D. – Lei che ricordi ha dei suoi
incontri con Giovanni Paolo II?
R. – Ho tanti, tanti ricordi. Soprattutto vedere
Dio come ha dotato Karol Wojtyla di una ricchissima umanità. Tutta questa santità
che noi poi abbiamo visto durante la sua vita sacerdotale, episcopale e pontificale
era poggiata in una persona umana che aveva avuto tante sofferenze: la persecuzione,
la morte della mamma quando era piccolo, l’ostruzionismo da parte del regime, il fatto
di dover vivere in un ambiente ostile … tutto questo era vissuto da una persona straordinaria
per simpatia, per presenza fisica, culturalmente molto profondo e ricco per gli studi
che aveva fatto, anche della filosofia e in particolare della fenomenologia … E poi,
per la grande, grande conoscenza che aveva delle persone, la capacità di mettersi
in contatto con loro, la conoscenza delle lingue, la conoscenza del mondo che lui
aveva vissuto anche quando era stato vescovo in Polonia … E quindi, questa umanità
è stata elevata da Dio, attraverso una vita di duri confronti, attraverso una vita
di sofferenze, di sacrificio, una vita anche di austerità perché ecco, una cosa che
io ho potuto ammirare anche nell’ultimo giorno della sua vita, quando stava lì, nel
letto di morte, era lo spoglio totale della persona, anche dal punto di vista materiale:
non c’era nessun lusso che lo circondasse. Questa umanità è stata coronata da Dio
con i doni dello Spirito Santo e quindi con tutto quello - a partire dalla fede, la
speranza e la carità - che fanno di un essere umano comune, come tutti, un Santo.
D.
– Tutti ricordiamo che l’8 aprile, al funerale di Giovanni Paolo II, il Popolo di
Dio lo chiamò già Santo. Cosa i fedeli hanno in più, adesso che il 27 aprile Karol
Wojtyla viene proclamato Santo?
R. – C’è il giudizio autorevole della Chiesa.

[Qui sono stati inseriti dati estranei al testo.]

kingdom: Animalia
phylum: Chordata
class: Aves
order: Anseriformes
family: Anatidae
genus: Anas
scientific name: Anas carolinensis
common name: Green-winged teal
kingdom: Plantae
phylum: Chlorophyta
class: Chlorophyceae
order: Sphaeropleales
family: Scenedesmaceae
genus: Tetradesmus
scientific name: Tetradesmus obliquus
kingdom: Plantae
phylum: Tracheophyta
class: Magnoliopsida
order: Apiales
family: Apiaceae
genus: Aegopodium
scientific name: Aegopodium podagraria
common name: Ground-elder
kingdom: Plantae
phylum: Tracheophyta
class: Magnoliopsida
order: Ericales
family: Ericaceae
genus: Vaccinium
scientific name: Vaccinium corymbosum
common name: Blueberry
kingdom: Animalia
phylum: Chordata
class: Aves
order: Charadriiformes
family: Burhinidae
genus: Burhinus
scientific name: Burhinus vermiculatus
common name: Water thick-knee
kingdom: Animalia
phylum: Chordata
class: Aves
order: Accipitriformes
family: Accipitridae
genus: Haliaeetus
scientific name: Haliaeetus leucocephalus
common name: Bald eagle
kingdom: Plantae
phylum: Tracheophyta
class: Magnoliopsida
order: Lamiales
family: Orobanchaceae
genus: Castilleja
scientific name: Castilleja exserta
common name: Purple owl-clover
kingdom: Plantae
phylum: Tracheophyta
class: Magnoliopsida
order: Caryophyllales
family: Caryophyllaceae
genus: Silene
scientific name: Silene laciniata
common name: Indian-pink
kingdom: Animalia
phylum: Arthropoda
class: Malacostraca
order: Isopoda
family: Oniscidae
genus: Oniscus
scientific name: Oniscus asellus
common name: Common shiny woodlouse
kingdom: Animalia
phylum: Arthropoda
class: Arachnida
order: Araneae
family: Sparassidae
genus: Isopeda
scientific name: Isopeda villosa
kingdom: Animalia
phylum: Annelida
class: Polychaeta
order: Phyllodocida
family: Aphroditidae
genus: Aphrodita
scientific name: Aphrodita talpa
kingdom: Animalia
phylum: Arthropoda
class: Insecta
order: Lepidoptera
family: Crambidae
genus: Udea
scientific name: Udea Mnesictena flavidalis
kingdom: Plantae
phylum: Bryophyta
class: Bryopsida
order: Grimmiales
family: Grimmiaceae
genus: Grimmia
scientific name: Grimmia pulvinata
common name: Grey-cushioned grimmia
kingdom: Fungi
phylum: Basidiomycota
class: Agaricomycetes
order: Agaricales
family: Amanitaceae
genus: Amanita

Noi dobbiamo pensare che nella formula della Canonizzazione c’è come una specie di
solennità quasi dogmatica di definizione: lui sta nel Cielo, e quindi noi fedeli che
crediamo che lui era Santo fin da quando lo abbiamo conosciuto, oppure quelli che
lo hanno proclamato “Santo subito” in Piazza San Pietro, adesso hanno la certezza
dell’autorità della Chiesa che è l’autorità del Successore di Pietro che dice effettivamente:
“Proclamo, definisco, annuncio che questo uomo è un Santo e sta quindi accanto a Dio”
e vive già della visione di quello che noi tante volte vediamo soltanto attraverso
un’ombra e non lo vediamo, Dio, faccia a faccia: lui già lo vede e questo ce lo garantisce
anche il Supremo Pastore della Chiesa, che è Papa Francesco.